◆ Page ◆
————————

Adaptive Multimesh hp-FEM Example (02-system-adapt)¶
Git reference: Tutorial example 02-system-adapt.
Model problem¶
We consider a simplified version of the Fitzhugh-Nagumo equation. This equation is a prominent example of activator-inhibitor systems in two-component reaction-diffusion equations, It describes a prototype of an excitable system (e.g., a neuron) and its stationary form is
-d^2_u \Delta u - f(u) + \sigma v = g_1,\\ -d^2_v \Delta v - u + v = g_2.
Here the unknowns u, v are the voltage and v-gate, respectively. The nonlinear function
f(u) = \lambda u - u^3 - \kappa
describes how an action potential travels through a nerve. Obviously this system is nonlinear.
Exact solution¶
In order to make it simpler for this tutorial, we replace the function f(u) with just u:
f(u) = u.

————————

(Stored data entries)
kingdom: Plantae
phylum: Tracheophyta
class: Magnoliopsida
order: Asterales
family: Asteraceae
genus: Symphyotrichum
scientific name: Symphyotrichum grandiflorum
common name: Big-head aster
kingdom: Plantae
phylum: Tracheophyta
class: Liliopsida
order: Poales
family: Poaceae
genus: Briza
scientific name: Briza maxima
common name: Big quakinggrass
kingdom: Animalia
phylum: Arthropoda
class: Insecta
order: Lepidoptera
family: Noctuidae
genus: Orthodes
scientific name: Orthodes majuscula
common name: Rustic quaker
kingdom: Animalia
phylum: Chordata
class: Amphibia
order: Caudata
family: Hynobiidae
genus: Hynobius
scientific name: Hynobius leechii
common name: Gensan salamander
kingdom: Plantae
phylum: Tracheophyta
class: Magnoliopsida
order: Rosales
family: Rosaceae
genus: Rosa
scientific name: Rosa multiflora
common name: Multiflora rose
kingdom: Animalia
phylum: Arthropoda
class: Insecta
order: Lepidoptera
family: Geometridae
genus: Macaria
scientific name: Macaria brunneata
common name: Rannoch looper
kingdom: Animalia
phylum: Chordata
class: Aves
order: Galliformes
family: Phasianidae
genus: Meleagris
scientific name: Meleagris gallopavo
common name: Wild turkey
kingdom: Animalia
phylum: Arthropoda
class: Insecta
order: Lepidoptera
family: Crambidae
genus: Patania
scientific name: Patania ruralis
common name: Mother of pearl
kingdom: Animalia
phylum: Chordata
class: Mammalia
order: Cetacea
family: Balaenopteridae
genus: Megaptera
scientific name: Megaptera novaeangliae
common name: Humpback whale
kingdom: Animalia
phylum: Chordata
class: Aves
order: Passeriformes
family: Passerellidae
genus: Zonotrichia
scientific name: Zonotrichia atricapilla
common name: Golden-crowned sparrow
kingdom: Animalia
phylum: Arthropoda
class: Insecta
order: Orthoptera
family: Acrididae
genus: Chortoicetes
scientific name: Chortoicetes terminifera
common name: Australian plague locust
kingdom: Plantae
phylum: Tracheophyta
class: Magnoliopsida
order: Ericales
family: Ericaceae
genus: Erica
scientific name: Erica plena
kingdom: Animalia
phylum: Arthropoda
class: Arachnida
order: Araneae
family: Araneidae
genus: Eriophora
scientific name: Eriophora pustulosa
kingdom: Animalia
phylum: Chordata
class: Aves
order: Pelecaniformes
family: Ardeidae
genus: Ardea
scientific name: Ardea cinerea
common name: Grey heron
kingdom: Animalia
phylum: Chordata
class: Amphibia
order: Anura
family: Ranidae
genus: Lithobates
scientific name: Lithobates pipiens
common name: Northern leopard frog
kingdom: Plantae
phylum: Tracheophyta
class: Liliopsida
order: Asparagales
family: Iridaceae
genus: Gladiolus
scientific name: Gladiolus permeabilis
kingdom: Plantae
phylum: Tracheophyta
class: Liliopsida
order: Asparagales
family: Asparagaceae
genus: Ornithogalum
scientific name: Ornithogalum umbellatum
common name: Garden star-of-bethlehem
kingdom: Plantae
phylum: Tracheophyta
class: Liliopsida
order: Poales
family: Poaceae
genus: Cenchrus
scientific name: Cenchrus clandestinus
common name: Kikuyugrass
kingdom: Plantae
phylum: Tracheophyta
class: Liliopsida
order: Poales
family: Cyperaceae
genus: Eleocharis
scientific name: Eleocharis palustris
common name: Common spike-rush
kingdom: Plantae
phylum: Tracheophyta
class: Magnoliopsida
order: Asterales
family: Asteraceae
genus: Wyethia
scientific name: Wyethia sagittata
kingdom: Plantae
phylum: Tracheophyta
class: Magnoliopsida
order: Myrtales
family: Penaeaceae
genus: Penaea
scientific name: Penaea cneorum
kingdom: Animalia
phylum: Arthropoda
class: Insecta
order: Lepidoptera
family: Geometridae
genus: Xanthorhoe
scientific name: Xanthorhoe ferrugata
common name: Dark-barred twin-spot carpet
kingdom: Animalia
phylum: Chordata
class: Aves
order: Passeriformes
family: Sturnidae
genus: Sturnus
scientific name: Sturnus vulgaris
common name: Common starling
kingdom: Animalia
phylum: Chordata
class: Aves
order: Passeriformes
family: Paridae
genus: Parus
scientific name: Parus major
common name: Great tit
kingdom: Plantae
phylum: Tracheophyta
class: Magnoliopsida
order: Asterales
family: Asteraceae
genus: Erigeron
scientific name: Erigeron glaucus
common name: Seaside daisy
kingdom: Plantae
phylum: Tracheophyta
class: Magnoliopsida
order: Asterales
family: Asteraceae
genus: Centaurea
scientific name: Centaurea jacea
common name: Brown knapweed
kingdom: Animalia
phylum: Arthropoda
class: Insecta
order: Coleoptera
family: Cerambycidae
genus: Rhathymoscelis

————————

Please set down, word for word, the part of the hp-FEM example page that begins at the words "Model problem¶" and stops after "system is nonlinear.".

◆ Output of the task ◆
Model problem¶
We consider a simplified version of the Fitzhugh-Nagumo equation. This equation is a prominent example of activator-inhibitor systems in two-component reaction-diffusion equations, It describes a prototype of an excitable system (e.g., a neuron) and its stationary form is
-d^2_u \Delta u - f(u) + \sigma v = g_1,\\ -d^2_v \Delta v - u + v = g_2.
Here the unknowns u, v are the voltage and v-gate, respectively. The nonlinear function
f(u) = \lambda u - u^3 - \kappa
describes how an action potential travels through a nerve. Obviously this system is nonlinear.